[Problem description]: Can you reproduce the lines below without any change, starting at the line that contains "books on cause of" and ending at the line that contains "An exhausted and", with both of those lines included?

[Information supplied]:

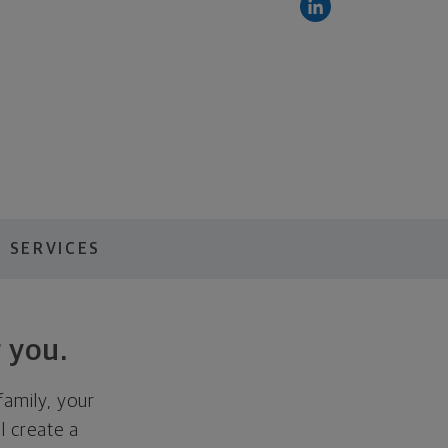
 SERVICES
 you.
family, your
ll create a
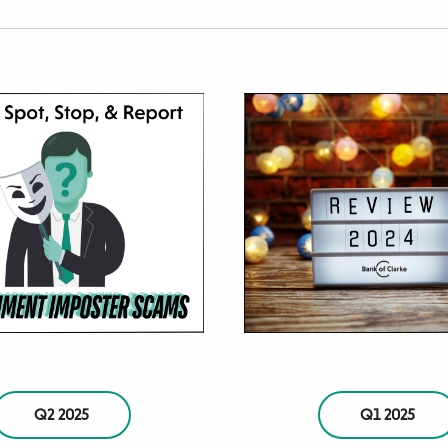
Q2 2025
Q1 2025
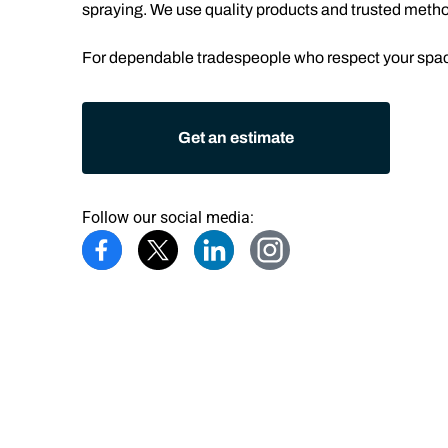
spraying. We use quality products and trusted methods
For dependable tradespeople who respect your space
Get an estimate
Follow our social media:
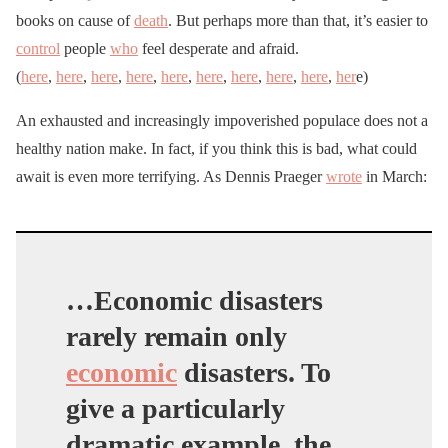
books on cause of
death
. But perhaps more than that, it’s easier to
control
people
who
feel desperate and afraid.
(
here
,
here
,
here
,
here
,
here
,
here
,
here
,
here
,
here
,
her
e)
An exhausted and increasingly impoverished populace does not a
healthy nation make. In fact, if you think this is bad, what could
await is even more terrifying. As Dennis Praeger
wrote
in March:
…Economic disasters
rarely remain only
economic
disasters. To
give a particularly
dramatic example, the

[Response]:
books on cause of
death
. But perhaps more than that, it’s easier to
control
people
who
feel desperate and afraid.
(
here
,
here
,
here
,
here
,
here
,
here
,
here
,
here
,
here
,
her
e)
An exhausted and increasingly impoverished populace does not a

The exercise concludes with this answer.